YOUR ASSIGNMENT:
Write out an exact copy of the line containing "exposure_s: 1/800" and all lines that follow it in the data below, leaving out pictures.

INFORMATION PROVIDED:
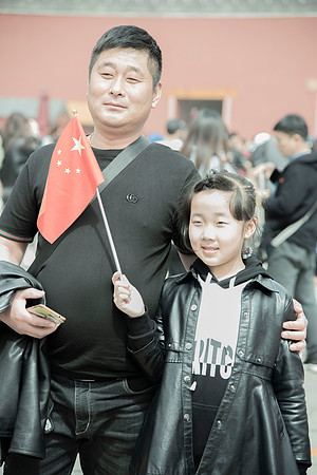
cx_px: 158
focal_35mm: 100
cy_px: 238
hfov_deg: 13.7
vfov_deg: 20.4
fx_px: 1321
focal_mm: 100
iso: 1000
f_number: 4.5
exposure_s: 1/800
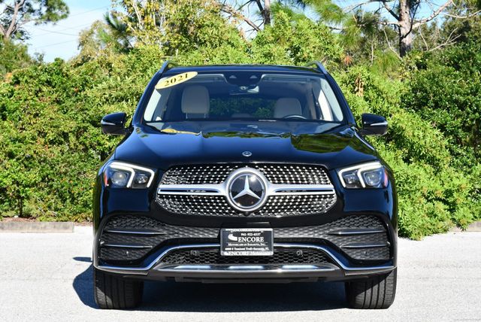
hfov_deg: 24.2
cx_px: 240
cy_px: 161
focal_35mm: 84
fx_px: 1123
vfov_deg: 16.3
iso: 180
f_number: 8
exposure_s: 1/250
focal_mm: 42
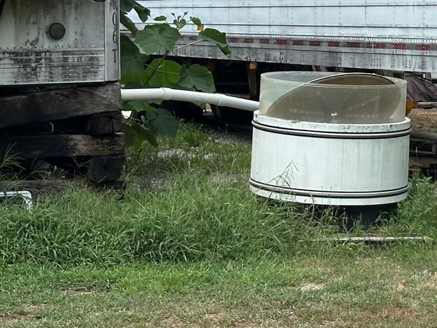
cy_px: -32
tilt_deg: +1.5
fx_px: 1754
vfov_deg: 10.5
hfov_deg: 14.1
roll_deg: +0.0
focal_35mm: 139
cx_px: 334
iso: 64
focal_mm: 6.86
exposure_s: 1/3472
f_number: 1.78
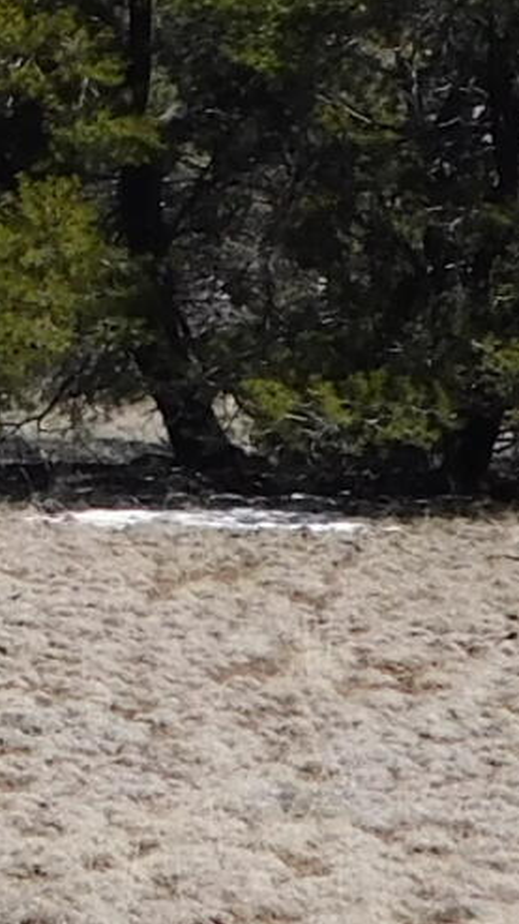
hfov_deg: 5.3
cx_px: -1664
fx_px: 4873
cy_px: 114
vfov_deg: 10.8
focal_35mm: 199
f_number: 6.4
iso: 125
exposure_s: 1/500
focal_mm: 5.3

ANSWER TO THIS PROBLEM:
exposure_s: 1/800
hfov_deg: 24.2
cx_px: 240
cy_px: 161
focal_35mm: 84
fx_px: 1123
vfov_deg: 16.3
iso: 180
f_number: 8
exposure_s: 1/250
focal_mm: 42
cy_px: -32
tilt_deg: +1.5
fx_px: 1754
vfov_deg: 10.5
hfov_deg: 14.1
roll_deg: +0.0
focal_35mm: 139
cx_px: 334
iso: 64
focal_mm: 6.86
exposure_s: 1/3472
f_number: 1.78
hfov_deg: 5.3
cx_px: -1664
fx_px: 4873
cy_px: 114
vfov_deg: 10.8
focal_35mm: 199
f_number: 6.4
iso: 125
exposure_s: 1/500
focal_mm: 5.3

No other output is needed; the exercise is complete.